* EXERCISE DIRECTIONS *
Would you please repeat the data exactly as given?

* DATASET EXTRACT *
■ ■ ■ ■

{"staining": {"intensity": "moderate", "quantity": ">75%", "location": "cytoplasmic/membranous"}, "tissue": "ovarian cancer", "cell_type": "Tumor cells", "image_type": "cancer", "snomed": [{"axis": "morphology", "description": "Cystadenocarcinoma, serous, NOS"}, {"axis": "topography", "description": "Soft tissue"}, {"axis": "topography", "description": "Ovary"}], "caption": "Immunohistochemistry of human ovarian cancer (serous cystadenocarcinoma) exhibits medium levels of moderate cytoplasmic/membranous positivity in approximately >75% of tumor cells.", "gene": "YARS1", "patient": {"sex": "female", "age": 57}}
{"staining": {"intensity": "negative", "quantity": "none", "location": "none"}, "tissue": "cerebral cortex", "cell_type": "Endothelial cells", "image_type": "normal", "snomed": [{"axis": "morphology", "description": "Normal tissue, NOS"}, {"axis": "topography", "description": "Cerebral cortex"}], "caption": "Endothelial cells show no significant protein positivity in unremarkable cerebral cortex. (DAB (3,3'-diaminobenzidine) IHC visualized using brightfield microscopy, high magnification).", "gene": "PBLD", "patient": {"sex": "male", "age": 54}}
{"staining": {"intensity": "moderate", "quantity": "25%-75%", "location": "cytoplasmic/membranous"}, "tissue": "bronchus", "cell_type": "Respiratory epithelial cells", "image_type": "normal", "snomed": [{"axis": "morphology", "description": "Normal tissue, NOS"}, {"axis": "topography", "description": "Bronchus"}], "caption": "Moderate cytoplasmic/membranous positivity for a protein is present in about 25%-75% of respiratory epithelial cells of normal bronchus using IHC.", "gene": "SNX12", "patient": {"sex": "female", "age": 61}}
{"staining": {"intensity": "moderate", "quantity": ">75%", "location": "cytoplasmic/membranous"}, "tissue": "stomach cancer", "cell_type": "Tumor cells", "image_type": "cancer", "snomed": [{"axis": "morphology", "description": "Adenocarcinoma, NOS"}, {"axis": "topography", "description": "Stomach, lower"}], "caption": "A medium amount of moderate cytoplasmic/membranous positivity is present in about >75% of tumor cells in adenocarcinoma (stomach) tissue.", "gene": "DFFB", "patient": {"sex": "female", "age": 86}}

■ ■ ■ ■

* ANSWER *
{"staining": {"intensity": "moderate", "quantity": ">75%", "location": "cytoplasmic/membranous"}, "tissue": "ovarian cancer", "cell_type": "Tumor cells", "image_type": "cancer", "snomed": [{"axis": "morphology", "description": "Cystadenocarcinoma, serous, NOS"}, {"axis": "topography", "description": "Soft tissue"}, {"axis": "topography", "description": "Ovary"}], "caption": "Immunohistochemistry of human ovarian cancer (serous cystadenocarcinoma) exhibits medium levels of moderate cytoplasmic/membranous positivity in approximately >75% of tumor cells.", "gene": "YARS1", "patient": {"sex": "female", "age": 57}}
{"staining": {"intensity": "negative", "quantity": "none", "location": "none"}, "tissue": "cerebral cortex", "cell_type": "Endothelial cells", "image_type": "normal", "snomed": [{"axis": "morphology", "description": "Normal tissue, NOS"}, {"axis": "topography", "description": "Cerebral cortex"}], "caption": "Endothelial cells show no significant protein positivity in unremarkable cerebral cortex. (DAB (3,3'-diaminobenzidine) IHC visualized using brightfield microscopy, high magnification).", "gene": "PBLD", "patient": {"sex": "male", "age": 54}}
{"staining": {"intensity": "moderate", "quantity": "25%-75%", "location": "cytoplasmic/membranous"}, "tissue": "bronchus", "cell_type": "Respiratory epithelial cells", "image_type": "normal", "snomed": [{"axis": "morphology", "description": "Normal tissue, NOS"}, {"axis": "topography", "description": "Bronchus"}], "caption": "Moderate cytoplasmic/membranous positivity for a protein is present in about 25%-75% of respiratory epithelial cells of normal bronchus using IHC.", "gene": "SNX12", "patient": {"sex": "female", "age": 61}}
{"staining": {"intensity": "moderate", "quantity": ">75%", "location": "cytoplasmic/membranous"}, "tissue": "stomach cancer", "cell_type": "Tumor cells", "image_type": "cancer", "snomed": [{"axis": "morphology", "description": "Adenocarcinoma, NOS"}, {"axis": "topography", "description": "Stomach, lower"}], "caption": "A medium amount of moderate cytoplasmic/membranous positivity is present in about >75% of tumor cells in adenocarcinoma (stomach) tissue.", "gene": "DFFB", "patient": {"sex": "female", "age": 86}}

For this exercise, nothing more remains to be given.